Работа Крохи состояла в том, чтобы делать отверстия в скале, понемногу вбивая в нее кувалдой стальной пробойник, пока дыра не достигала нужной глубины. Когда пробивалось достаточно отверстий, японский инженер заполнял их взрывчаткой и подрывал этот скальный участок. Смугляк работал подручным в паре с Крохой, держал стальной пробойник и после каждого удара кувалды поворачивал его на четверть оборота, чтобы инструмент вгрызался глубже. Кроха работал с энтузиазмом, не свойственным никому из остальных заключенных, и гордился собой, выполняя рабочую норму раньше всех. То было его торжество над японскими поработителями.

«Покажем этой желтой швали, каков есть белый человек», – говаривал он.

Тогда он, похоже, не замечал, что японцы потом требовали такой же выработки от каждого.

– Этот дрюченый Тарзан всех нас угробит, – говорил Баранья Голова Мортон. Если Кроха устанавливал новый рекорд (а это, похоже, постоянно входило в его намерения), японские инженеры тут же делали это новой ежедневной рабочей нормой, и другие, не такие сильные, рвали пупок, стараясь ее выполнить. – Ты уж дрючь его тем пробойником с разворотом, – просил Баранья Голова Смугляка, – скажи ему.

– Что сказать-то?

– Кон…мать его…чай. Хорош.

– Хорош с чаем или просто хорош?

– Хорош базарить.

– Старик, – сказал позже Смугляк Крохе, – может, сбавишь обороты?

Кроха улыбнулся. А Смугляк добавил:

– Так, чуток. Не каждый может вкалывать в твоем темпе.

Кроха был преданным евангелистом-начетчиком.

– Господь, – изрек он с едкой улыбочкой, – дал нам тело наше, дабы трудиться им в радости.

– Ага, вот и еще один мудозвон, кого по нынешним временам не шибко-то слышно. Зато все мы довольно скоро предстанем пред Ним, если ты не уймешься.

– Господь нас рассудит. Я так на это смотрю.

И Кроха, мускулистый христианин, принял позу бегуна после финиша в спринте на сто десять ярдов: руки на бедрах, слегка расслаблены, тело на полпути от полной нагрузки к расслабленности, тело подтянутое, совершенное, – поглядывал на Смугляка Гардинера со своей легонькой, с ума сводящей улыбочкой.

Понемногу Смугляк накапливал ненависть к Крохе. Каждую новую норму, которую требовали японские инженеры в чужеродном метрическом измерении: сначала метр в день, потом два метра, потом три, – Кроха выполнял за меньшее время, чем дозволяли японцы, а после все без исключения остальные (горячечные, голодающие, умирающие) должны были вытягивать такую же сумасшедшую рабочую нагрузку. Все остальные старались управляться медленно, делать поменьше, беречь убывающие силы на исполнение совершенно необходимой задачи – выжить. Только не Кроха – живот бугрится, грудь колесом, ручищами машет зверски. Он относился к этому, как к сезонной стрижке овец, чем ему довелось как-то заниматься, словно бы и тут все еще идет какое-то глупое состязание и, как придет вечер, ему опять быть лучшим среди стригалей. Увы, тщеславие его шло на пользу только японцам и убивало остальных лагерников.

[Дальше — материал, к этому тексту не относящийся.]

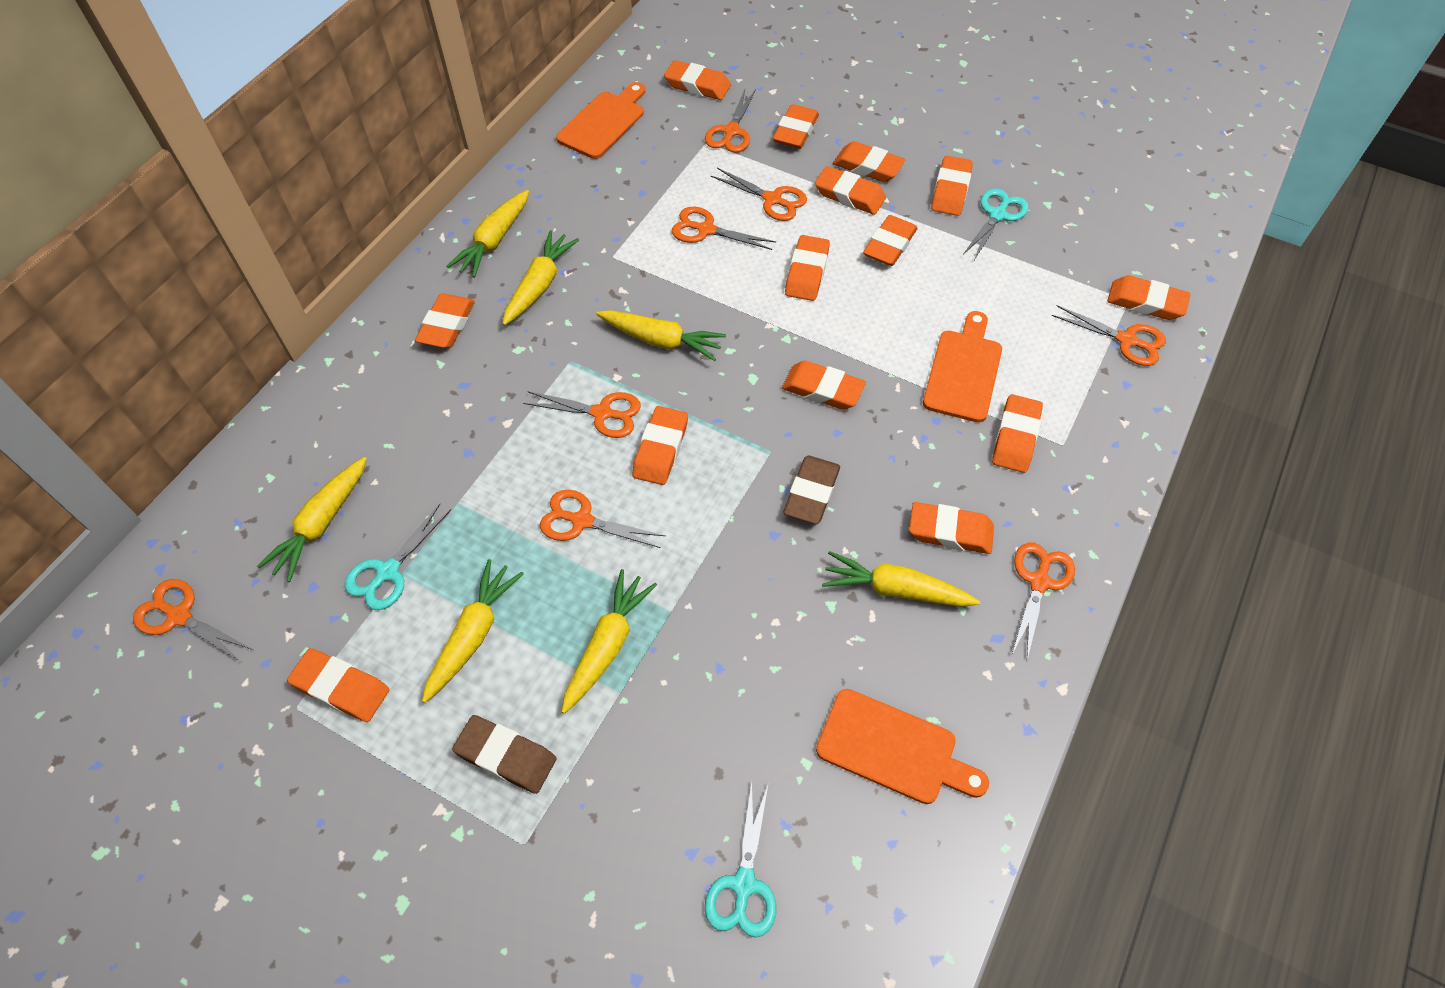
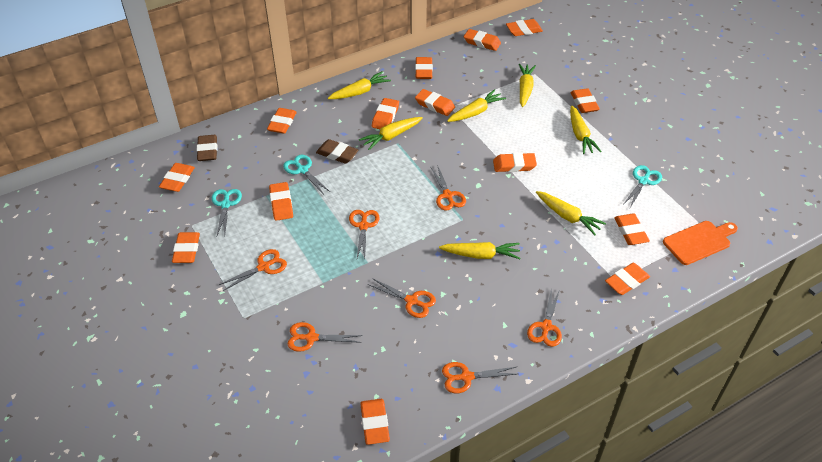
orange cutting board: 3 -> 1
orange scissors: 8 -> 7

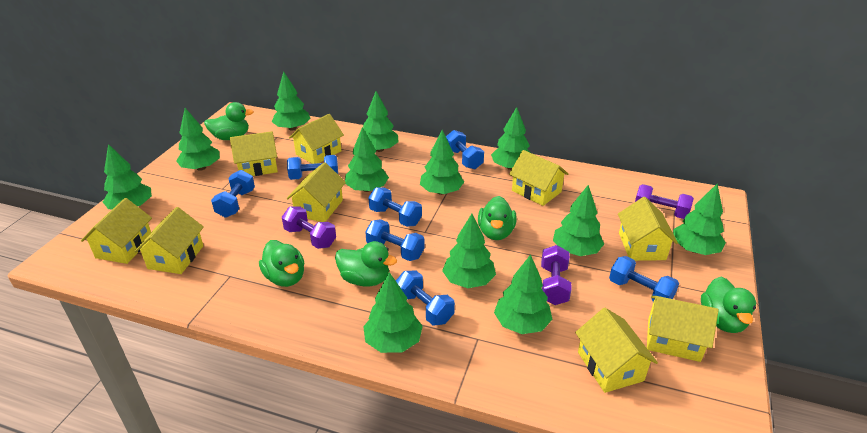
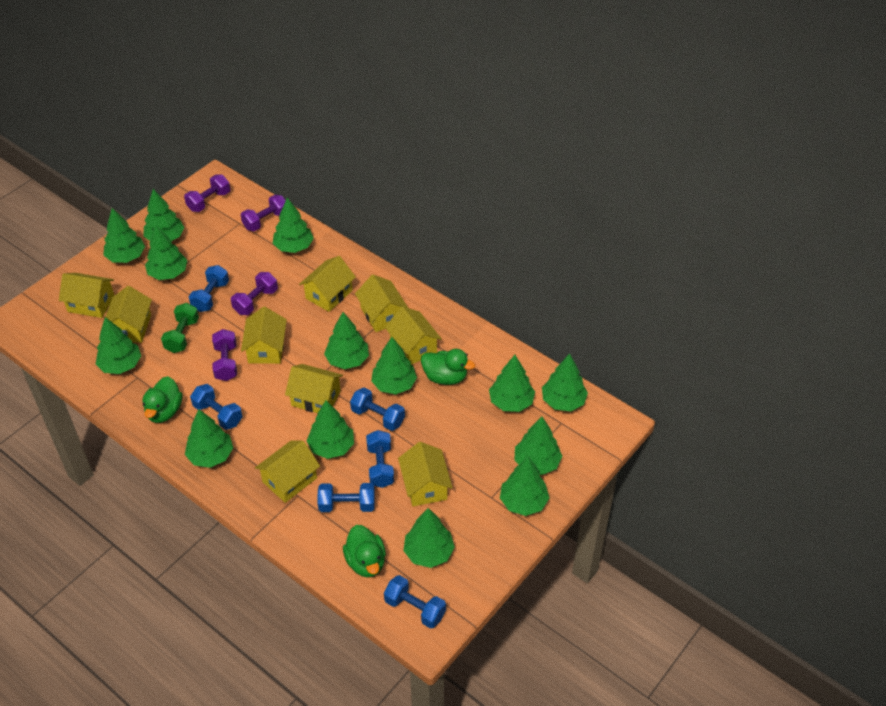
blue dumbbell: 7 -> 6
green duck: 5 -> 3
green dumbbell: 0 -> 1
green tree: 12 -> 14
purple dumbbell: 3 -> 4

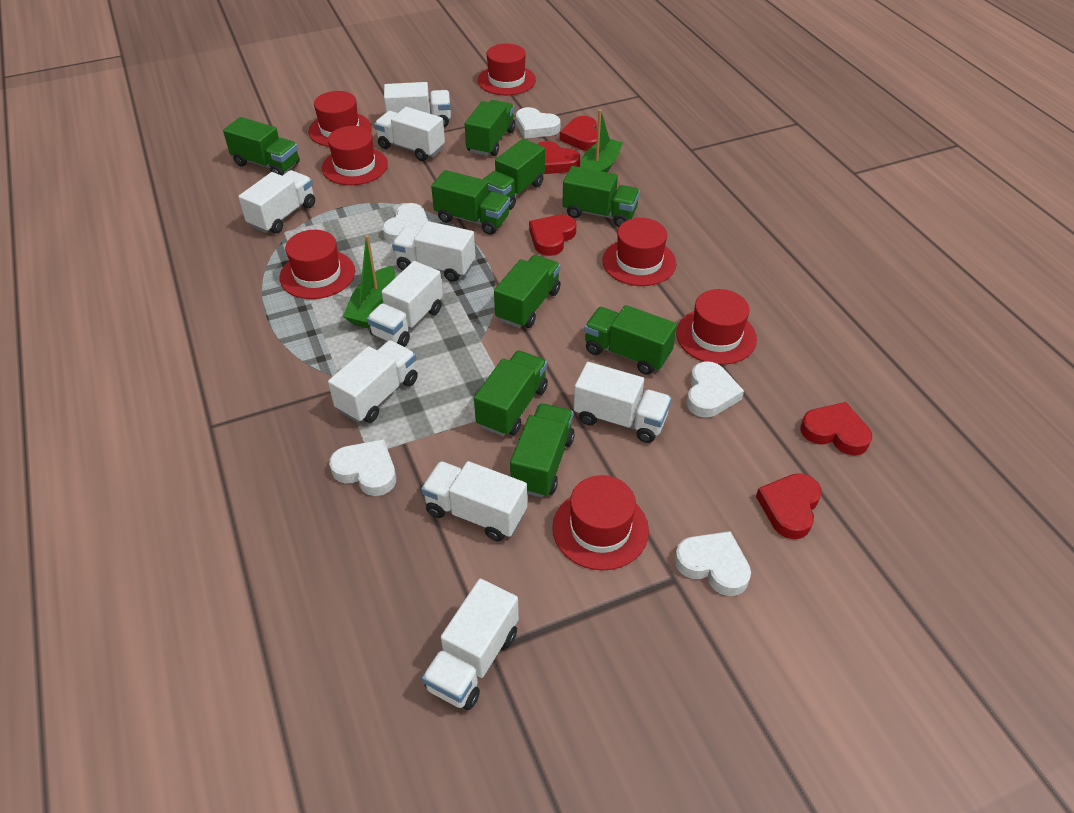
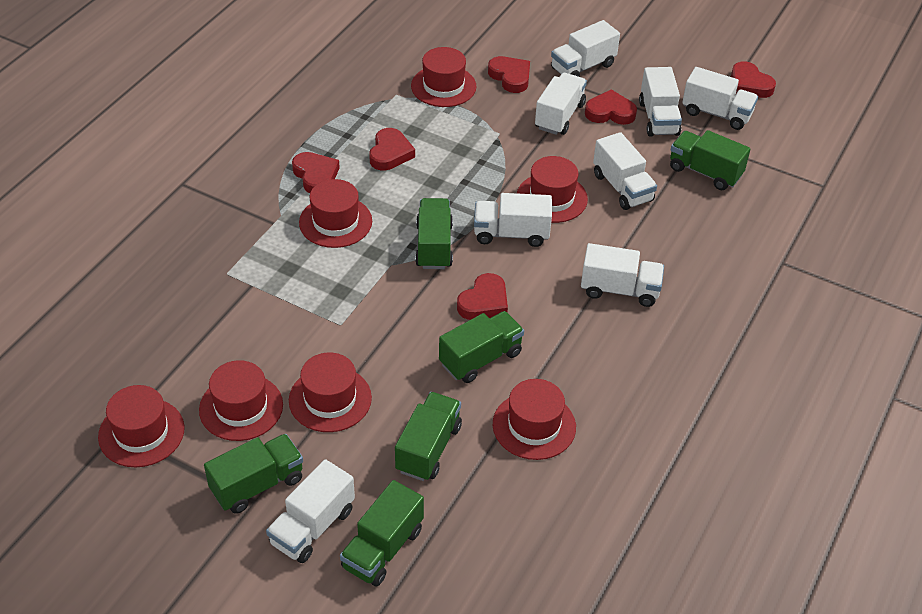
green boat: 2 -> 0
green truck: 9 -> 6
red heart: 5 -> 6
white heart: 5 -> 0
white truck: 9 -> 8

Настала Гонка. Означало это только одно: теперь японцы били их куда больше, а кормили куда меньше, гнали работать еще несносней и еще дольше в течение дня. Поскольку военнопленные все больше отставали от японских расписаний, темп взвинчивался еще неистовей. Однажды вечером, когда обессилевшие заключенные валились на свои бамбуковые настилы, чтобы поспать, пришел приказ вернуться назад к просеке. Так начались ночные смены.